The camel ride: Almost universal. Usually an hour at sunset to a desert camp. People describe it as genuinely atmospheric despite being completely predictable — the pace, the silence, the view from higher up.
The night: The thing most mentioned. No light pollution, the Milky Way visible, the quiet of the desert after the camp settles down. Multiple tourists have told me this was the best night’s sleep they had in Morocco — nothing to hear, no city noise.
The camps: Range from basic to luxury. The better ones have proper beds in canvas tents, Moroccan food, and music around a fire. The cheaper ones are more rustic. Worth spending a bit more if you’re only doing one night.
The regret: Almost everyone says they should have stayed two nights. One night is enough to see it — two nights is enough to feel it.
Merzouga vs Zagora: Which Sahara?
Both are in the Moroccan south, but they’re different experiences.
Erg Chebbi (Merzouga): Taller dunes, more dramatic landscape, more tourist infrastructure. Farther from Marrakech (~8 hours). The classic Sahara experience.
Zagora: Smaller dunes, closer to Marrakech (~5-6 hours via Ouarzazate), the famous “Tombouctou 52 jours” sign. Better for shorter itineraries. More accessible but less dramatic.

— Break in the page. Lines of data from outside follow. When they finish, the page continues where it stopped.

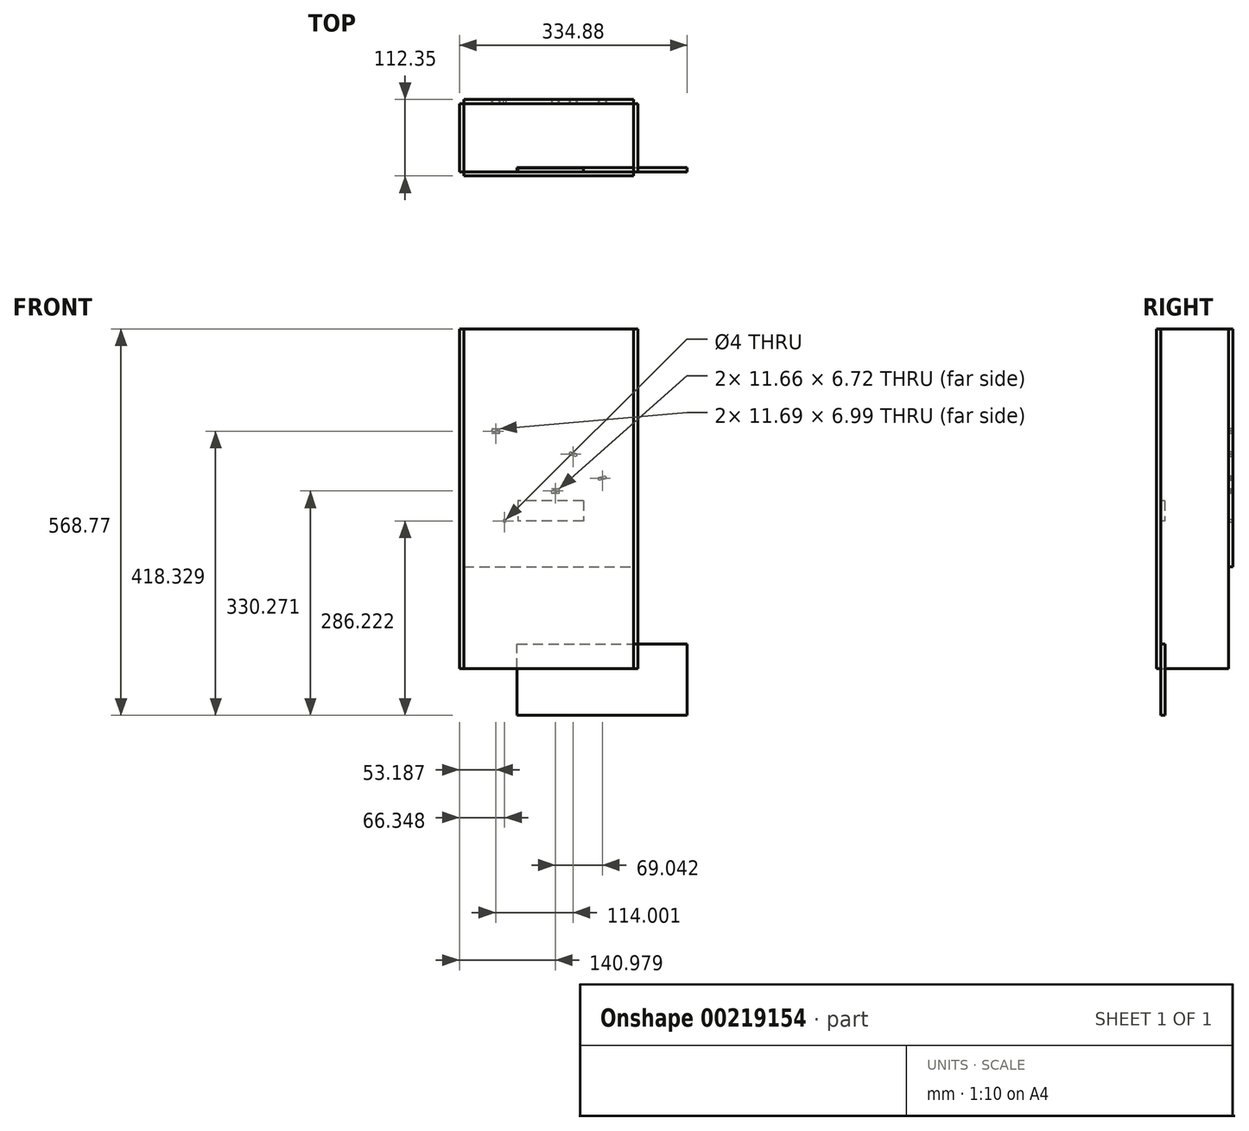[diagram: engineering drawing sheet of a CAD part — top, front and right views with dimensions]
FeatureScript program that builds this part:
annotation { "Feature Type Name" : "Feature", "Feature Type Description" : "" }
export const myFeature = defineFeature(function(context is Context, id is Id, definition is map)
    precondition{}
    {
        {
            var Q0;
            Q0=qCreatedBy(makeId("Front.planeOp"),FACE);
            var sketch = newSketch(context, id + "F0", { "sketchPlane" : qUnion([Q0])});
            skLineSegment(sketch, "E0.bottom", {"start": v(-134.22, 422.04) * mm, "end": v(115.78, 422.04) * mm});
            skLineSegment(sketch, "E0.top", {"start": v(-134.22, -77.96) * mm, "end": v(115.78, -77.96) * mm});
            skLineSegment(sketch, "E0.left", {"start": v(-134.22, 422.04) * mm, "end": v(-134.22, -77.96) * mm});
            skLineSegment(sketch, "E0.right", {"start": v(115.78, 422.04) * mm, "end": v(115.78, -77.96) * mm});
            skSolve(sketch);
        }
        {
            var Q0;
            Q0=sQuery(id+"F0.wireOp",EDGE,"E0.right");
            cPlane(context, id + "F1", {"entities" : qUnion([Q0]), "cplaneType" : CPlaneType.LINE_ANGLE, "offset" : 25.4 * mm, "angle" : 0 * degree, "width" : 152.4 * mm, "height" : 152.4 * mm});
        }
        {
            var Q0;
            Q0=makeQuery(id+"F0.imprint","IMPRINT",FACE,{"disambiguationData":[TD([[makeQuery(id+"F0.imprint","IMPRINT",EDGE,{"derivedFrom":sQuery(id+"F0.wireOp",EDGE,"E0.bottom")}),-1.0]])]});
            extrude(context, id + "F2", {"entities" : qUnion([Q0]), "depth" : 6 * mm});
        }
        {
            var Q0;
            Q0=makeQuery(id+"F2.opExtrude","CAP_EDGE",EDGE,{"disambiguationData":[OSD([sQuery(id+"F0.wireOp",EDGE,"E0.left")])],"isStart":false});
            cPoint(context, id + "F3", {"entities" : qUnion([Q0]), "parameter" : 0.5});
        }
        {
            var Q0;
            Q0=makeQuery(id+"F2.opExtrude","SWEPT_EDGE",EDGE,{"disambiguationData":[OSD([sQuery(id+"F0.wireOp",EDGE,"E0.bottom"),sQuery(id+"F0.wireOp",EDGE,"E0.left")])]});
            cPoint(context, id + "F4", {"entities" : qUnion([Q0]), "parameter" : 0.5});
        }
        {
            var Q0;
            Q0=makeQuery(id+"F2.opExtrude","CAP_VERTEX",VERTEX,{"disambiguationData":[OSD([sQuery(id+"F0.wireOp",EDGE,"E0.top"),sQuery(id+"F0.wireOp",EDGE,"E0.left")])],"isStart":false});
            var Q1;
            Q1 = qCreatedBy(id + "F3" ,VERTEX);
            var Q2;
            Q2 = qCreatedBy(id + "F4" ,VERTEX);
            cPlane(context, id + "F5", {"entities" : qUnion([Q0, Q1, Q2]), "cplaneType" : CPlaneType.THREE_POINT, "offset" : 25.4 * mm, "width" : 152.4 * mm, "height" : 152.4 * mm});
        }
        {
            var Q0;
            Q0=qCreatedBy(id+"F5.planeOp",FACE);
            var sketch = newSketch(context, id + "F6", { "sketchPlane" : qUnion([Q0])});
            skLineSegment(sketch, "E1.bottom", {"start": v(12.15, 414.38) * mm, "end": v(112.15, 414.38) * mm});
            skLineSegment(sketch, "E1.top", {"start": v(12.15, -85.62) * mm, "end": v(112.15, -85.62) * mm});
            skLineSegment(sketch, "E1.left", {"start": v(12.15, 414.38) * mm, "end": v(12.15, -85.62) * mm});
            skLineSegment(sketch, "E1.right", {"start": v(112.15, 414.38) * mm, "end": v(112.15, -85.62) * mm});
            skSolve(sketch);
        }
        {
            var Q0;
            Q0=qCreatedBy(id+"F1.planeOp",FACE);
            var sketch = newSketch(context, id + "F7", { "sketchPlane" : qUnion([Q0])});
            skLineSegment(sketch, "E2.bottom", {"start": v(0, 436.44) * mm, "end": v(-100, 436.44) * mm});
            skLineSegment(sketch, "E2.top", {"start": v(0, -63.56) * mm, "end": v(-100, -63.56) * mm});
            skLineSegment(sketch, "E2.left", {"start": v(0, 436.44) * mm, "end": v(0, -63.56) * mm});
            skLineSegment(sketch, "E2.right", {"start": v(-100, 436.44) * mm, "end": v(-100, -63.56) * mm});
            skSolve(sketch);
        }
        {
            var Q0;
            Q0=makeQuery(id+"F7.imprint","IMPRINT",FACE,{"disambiguationData":[TD([[makeQuery(id+"F7.imprint","IMPRINT",EDGE,{"derivedFrom":sQuery(id+"F7.wireOp",EDGE,"E2.bottom")}),1.0]])]});
            extrude(context, id + "F8", {"entities" : qUnion([Q0]), "operationType" : NewBodyOperationType.ADD, "oppositeDirection" : true, "depth" : 6 * mm});
        }
        {
            var Q0;
            Q0 = qSketchRegion(id + "F6", true);
            extrude(context, id + "F9", {"entities" : qUnion([Q0]), "oppositeDirection" : true, "depth" : 6.35 * mm});
        }
        {
            var Q0;
            Q0=makeQuery(id+"F9.opExtrude","SWEPT_BODY",BODY,{"disambiguationData":[OSD([sQuery(id+"F6.wireOp",EDGE,"E1.bottom"),sQuery(id+"F6.wireOp",EDGE,"E1.top"),sQuery(id+"F6.wireOp",EDGE,"E1.left"),sQuery(id+"F6.wireOp",EDGE,"E1.right")])]});
            var Q1;
            Q1=makeQuery(id+"F9.opExtrude","CAP_VERTEX",VERTEX,{"disambiguationData":[OSD([sQuery(id+"F6.wireOp",EDGE,"E1.bottom"),sQuery(id+"F6.wireOp",EDGE,"E1.left")])],"isStart":true});
            var Q2;
            Q2=makeQuery(id+"F2.opExtrude","CAP_VERTEX",VERTEX,{"disambiguationData":[OSD([sQuery(id+"F0.wireOp",EDGE,"E0.bottom"),sQuery(id+"F0.wireOp",EDGE,"E0.left")])],"isStart":true});
            transform(context, id + "F10", {"entities" : qUnion([Q0]), "transformType" : TransformType.TRANSLATION_ENTITY, "oppositeDirectionEntity" : false, "transformLine" : qUnion([Q1, Q2]), "makeCopy" : false});
        }
        {
            var Q0;
            Q0=makeQuery(id+"F8.opExtrude","CAP_EDGE",EDGE,{"disambiguationData":[OSD([sQuery(id+"F7.wireOp",EDGE,"E2.right")])],"isStart":true});
            var Q1;
            Q1=makeQuery(id+"F8.opExtrude","CAP_EDGE",EDGE,{"disambiguationData":[OSD([sQuery(id+"F7.wireOp",EDGE,"E2.right")])],"isStart":false});
            cPlane(context, id + "F11", {"entities" : qUnion([Q0, Q1]), "cplaneType" : CPlaneType.LINE_ANGLE, "offset" : 25.4 * mm, "angle" : 0 * degree, "width" : 152.4 * mm, "height" : 152.4 * mm});
        }
        {
            var Q0;
            Q0=qCreatedBy(id+"F11.planeOp",FACE);
            var sketch = newSketch(context, id + "F12", { "sketchPlane" : qUnion([Q0])});
            skLineSegment(sketch, "E3.bottom", {"start": v(-134.22, 422.04) * mm, "end": v(115.78, 422.04) * mm});
            skLineSegment(sketch, "E3.top", {"start": v(-134.22, 72.04) * mm, "end": v(115.78, 72.04) * mm});
            skLineSegment(sketch, "E3.left", {"start": v(-134.22, 422.04) * mm, "end": v(-134.22, 72.04) * mm});
            skLineSegment(sketch, "E3.right", {"start": v(115.78, 422.04) * mm, "end": v(115.78, 72.04) * mm});
            skLineSegment(sketch, "E4", {"start": v(-92.08, 275.1) * mm, "end": v(-93.23, 271.26) * mm});
            skLineSegment(sketch, "E5", {"start": v(-93.23, 271.26) * mm, "end": v(-82.69, 268.1) * mm});
            skLineSegment(sketch, "E6", {"start": v(-82.69, 268.1) * mm, "end": v(-81.54, 271.94) * mm});
            skLineSegment(sketch, "E7", {"start": v(32.46, 237.8) * mm, "end": v(31.31, 233.98) * mm});
            skLineSegment(sketch, "E8", {"start": v(31.31, 233.98) * mm, "end": v(20.78, 237.13) * mm});
            skLineSegment(sketch, "E9", {"start": v(20.78, 237.13) * mm, "end": v(21.92, 240.96) * mm});
            skLineSegment(sketch, "E10", {"start": v(74.24, 205.49) * mm, "end": v(75.28, 201.63) * mm});
            skLineSegment(sketch, "E11", {"start": v(75.28, 201.63) * mm, "end": v(64.66, 198.77) * mm});
            skLineSegment(sketch, "E12", {"start": v(64.66, 198.77) * mm, "end": v(63.62, 202.63) * mm});
            skLineSegment(sketch, "E13", {"start": v(74.24, 205.49) * mm, "end": v(63.62, 202.63) * mm});
            skLineSegment(sketch, "E14", {"start": v(32.46, 237.8) * mm, "end": v(21.92, 240.96) * mm});
            skLineSegment(sketch, "E15", {"start": v(-81.54, 271.94) * mm, "end": v(-92.08, 275.1) * mm});
            skLineSegment(sketch, "E16", {"start": v(5.2, 186.9) * mm, "end": v(6.24, 183.04) * mm});
            skLineSegment(sketch, "E17", {"start": v(6.24, 183.04) * mm, "end": v(-4.38, 180.18) * mm});
            skLineSegment(sketch, "E18", {"start": v(-4.38, 180.18) * mm, "end": v(-5.42, 184.04) * mm});
            skLineSegment(sketch, "E19", {"start": v(5.2, 186.9) * mm, "end": v(-5.42, 184.04) * mm});
            skCircle(sketch, "E20", {"center": v(-74.22, 139.5) * mm, "radius": 2 * mm});
            skSolve(sketch);
        }
        {
            var Q0;
            Q0 = qSketchRegion(id + "F12", true);
            extrude(context, id + "F13", {"entities" : qUnion([Q0]), "oppositeDirection" : true, "depth" : 6.35 * mm});
        }
        {
            var Q0;
            Q0=makeQuery(id+"F2.opExtrude","CAP_EDGE",EDGE,{"disambiguationData":[OSD([sQuery(id+"F0.wireOp",EDGE,"E0.bottom")])],"isStart":true});
            var Q1;
            Q1=makeQuery(id+"F13.opExtrude","CAP_EDGE",EDGE,{"disambiguationData":[OSD([sQuery(id+"FXKDgHbDaSFVtWv_5.wireOp",EDGE,"Z1vdWbhB-fxrM-UTgv-NkZF-OY8Rp6UQyxRM.bottom")])],"isStart":true});
            cPlane(context, id + "F14", {"entities" : qUnion([Q0, Q1]), "cplaneType" : CPlaneType.LINE_ANGLE, "offset" : 25.4 * mm, "angle" : 0 * degree, "width" : 152.4 * mm, "height" : 152.4 * mm});
        }
        {
            var Q0;
            Q0=qCreatedBy(id+"F14.planeOp",FACE);
            var sketch = newSketch(context, id + "F15", { "sketchPlane" : qUnion([Q0])});
            skLineSegment(sketch, "E21.bottom", {"start": v(55.7, -146.73) * mm, "end": v(-194.3, -146.73) * mm});
            skLineSegment(sketch, "E21.top", {"start": v(55.7, -41.73) * mm, "end": v(-194.3, -41.73) * mm});
            skLineSegment(sketch, "E21.left", {"start": v(55.7, -146.73) * mm, "end": v(55.7, -41.73) * mm});
            skLineSegment(sketch, "E21.right", {"start": v(-194.3, -146.73) * mm, "end": v(-194.3, -41.73) * mm});
            skSolve(sketch);
        }
        {
            var Q0;
            Q0=makeQuery(id+"F15.imprint","IMPRINT",FACE,{"disambiguationData":[TD([[makeQuery(id+"F15.imprint","IMPRINT",EDGE,{"derivedFrom":sQuery(id+"F15.wireOp",EDGE,"E21.bottom")}),-1.0]])]});
            extrude(context, id + "F16", {"entities" : qUnion([Q0]), "depth" : 6.35 * mm});
        }
        {
            var Q0;
            Q0=qCreatedBy(id+"F14.planeOp",FACE);
            var sketch = newSketch(context, id + "F17", { "sketchPlane" : qUnion([Q0])});
            skLineSegment(sketch, "E22.bottom", {"start": v(-41.5, 169.42) * mm, "end": v(54.5, 169.42) * mm});
            skLineSegment(sketch, "E22.top", {"start": v(-41.5, 139.42) * mm, "end": v(54.5, 139.42) * mm});
            skLineSegment(sketch, "E22.left", {"start": v(-41.5, 169.42) * mm, "end": v(-41.5, 139.42) * mm});
            skLineSegment(sketch, "E22.right", {"start": v(54.5, 169.42) * mm, "end": v(54.5, 139.42) * mm});
            skSolve(sketch);
        }
        {
            var Q0;
            Q0 = qSketchRegion(id + "F17", true);
            extrude(context, id + "F18", {"entities" : qUnion([Q0]), "depth" : 6 * mm});
        }
        {
            var Q0;
            Q0=makeQuery(id+"F8.opExtrude","SWEPT_BODY",BODY,{"disambiguationData":[OSD([sQuery(id+"F7.wireOp",EDGE,"E2.bottom"),sQuery(id+"F7.wireOp",EDGE,"E2.top"),sQuery(id+"F7.wireOp",EDGE,"E2.left"),sQuery(id+"F7.wireOp",EDGE,"E2.right")])]});
            var Q1;
            Q1=makeQuery(id+"F8.opExtrude","CAP_VERTEX",VERTEX,{"disambiguationData":[OSD([sQuery(id+"F7.wireOp",EDGE,"E2.bottom"),sQuery(id+"F7.wireOp",EDGE,"E2.left")])],"isStart":true});
            var Q2;
            Q2=makeQuery(id+"F2.opExtrude","CAP_VERTEX",VERTEX,{"disambiguationData":[OSD([sQuery(id+"F0.wireOp",EDGE,"E0.bottom"),sQuery(id+"F0.wireOp",EDGE,"E0.right")])],"isStart":true});
            transform(context, id + "F19", {"entities" : qUnion([Q0]), "transformType" : TransformType.TRANSLATION_ENTITY, "oppositeDirectionEntity" : false, "transformLine" : qUnion([Q1, Q2]), "makeCopy" : false});
        }
    });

If you have 10 days and can reach Merzouga, go there. If you have 7 days and the Sahara is one stop among many, Zagora is the practical choice.
Practical Notes
Getting there: Rental car is the most flexible option for the south. CTM buses run to Rissani (near Merzouga) but the schedules require planning. Organized tours from Marrakech are the most popular option for those without a car.

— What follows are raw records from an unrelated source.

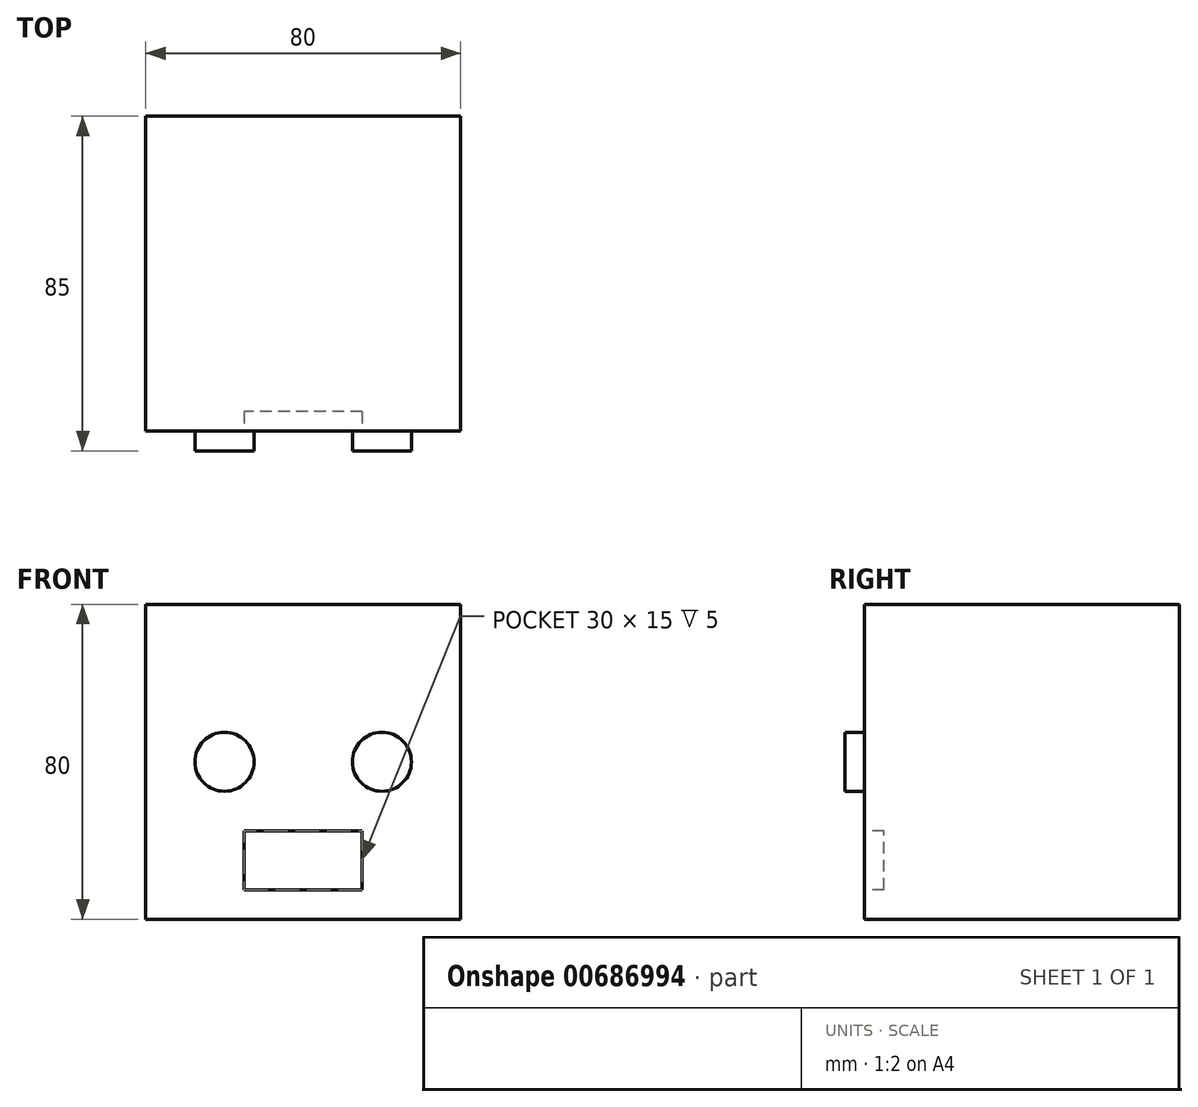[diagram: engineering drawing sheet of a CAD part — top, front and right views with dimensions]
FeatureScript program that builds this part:
annotation { "Feature Type Name" : "Feature", "Feature Type Description" : "" }
export const myFeature = defineFeature(function(context is Context, id is Id, definition is map)
    precondition{}
    {
        {
            var Q0;
            Q0=qCreatedBy(makeId("Top.planeOp"),FACE);
            var sketch = newSketch(context, id + "F0", { "sketchPlane" : qUnion([Q0])});
            skLineSegment(sketch, "E0.bottom", {"start": v(40, -40) * mm, "end": v(-40, -40) * mm});
            skLineSegment(sketch, "E0.top", {"start": v(40, 40) * mm, "end": v(-40, 40) * mm});
            skLineSegment(sketch, "E0.left", {"start": v(40, -40) * mm, "end": v(40, 40) * mm});
            skLineSegment(sketch, "E0.right", {"start": v(-40, -40) * mm, "end": v(-40, 40) * mm});
            skPoint(sketch, "E0.middle", {"position": v(0, 0) * mm});
            skSolve(sketch);
        }
        {
            var Q0;
            Q0 = qSketchRegion(id + "F0", true);
            extrude(context, id + "F1", {"entities" : qUnion([Q0]), "depth" : 80 * mm, "offsetDistance" : 25 * mm});
        }
        {
            var Q0;
            Q0=makeQuery(id+"F1.opExtrude","SWEPT_FACE",FACE,{"disambiguationData":[OSD([sQuery(id+"F0.wireOp",EDGE,"E0.bottom")])]});
            var sketch = newSketch(context, id + "F2", { "sketchPlane" : qUnion([Q0])});
            skCircle(sketch, "E1", {"center": v(-20, 40) * mm, "radius": 7.5 * mm});
            skCircle(sketch, "E2", {"center": v(20, 40) * mm, "radius": 7.5 * mm});
            skSolve(sketch);
        }
        {
            var Q0;
            Q0 = qSketchRegion(id + "F2", true);
            extrude(context, id + "F3", {"entities" : qUnion([Q0]), "operationType" : NewBodyOperationType.ADD, "depth" : 5 * mm, "offsetDistance" : 25 * mm});
        }
        {
            var Q0;
            Q0=makeQuery(id+"F1.opExtrude","SWEPT_FACE",FACE,{"disambiguationData":[OSD([sQuery(id+"F0.wireOp",EDGE,"E0.bottom")])]});
            var sketch = newSketch(context, id + "F4", { "sketchPlane" : qUnion([Q0])});
            skLineSegment(sketch, "E3.bottom", {"start": v(15, 7.5) * mm, "end": v(-15, 7.5) * mm});
            skLineSegment(sketch, "E3.top", {"start": v(15, 22.5) * mm, "end": v(-15, 22.5) * mm});
            skLineSegment(sketch, "E3.left", {"start": v(15, 7.5) * mm, "end": v(15, 22.5) * mm});
            skLineSegment(sketch, "E3.right", {"start": v(-15, 7.5) * mm, "end": v(-15, 22.5) * mm});
            skPoint(sketch, "E3.middle", {"position": v(0, 15) * mm});
            skSolve(sketch);
        }
        {
            var Q0;
            Q0 = qSketchRegion(id + "F4", true);
            extrude(context, id + "F5", {"entities" : qUnion([Q0]), "operationType" : NewBodyOperationType.REMOVE, "oppositeDirection" : true, "depth" : 5 * mm, "offsetDistance" : 25 * mm});
        }
    });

How long to stay: Minimum one night in a desert camp. Two nights is better. Three gives you time to explore the surrounding villages and the quieter parts of the dunes.
Best time: October to May. Summer in the Sahara is extreme — temperatures regularly exceed 40°C and can reach 50°C. Not recommended.
What to bring: Light layers for the day, warmer layers for the night (desert temperatures drop significantly after sunset), sunscreen, and cash (the camps and village are cash-only).
FAQ
Is Merzouga worth the long drive? Yes, if you have the time. The dunes are more impressive than most people expect, and the desert night is consistently the highlight tourists mention most. The drive itself through the south is also worth doing.
How far is Merzouga from Marrakech? Roughly 560km, about 7-8 hours by car. Most people break it into two days, stopping in Ouarzazate or Dades Gorge.
What’s the difference between Merzouga and Zagora? Merzouga has taller, more dramatic dunes and is farther from Marrakech. Zagora is closer and better for shorter itineraries. Both are real Sahara, but Erg Chebbi is more visually striking.
Do I need a guide in Merzouga? Not strictly. The village and dunes are easy to navigate. For a desert camp stay, the camp will organize the camel ride and everything else. A guide helps for exploring the surrounding area and Berber villages.
What should I pack for Merzouga? Light clothes for the day, a warm layer for the night, sunscreen, sunglasses, and cash. Sandals are fine for the dunes — shoes fill with sand immediately.
Is Merzouga safe? Yes. The main risk is the heat if you visit in summer, which is why October to May is strongly recommended.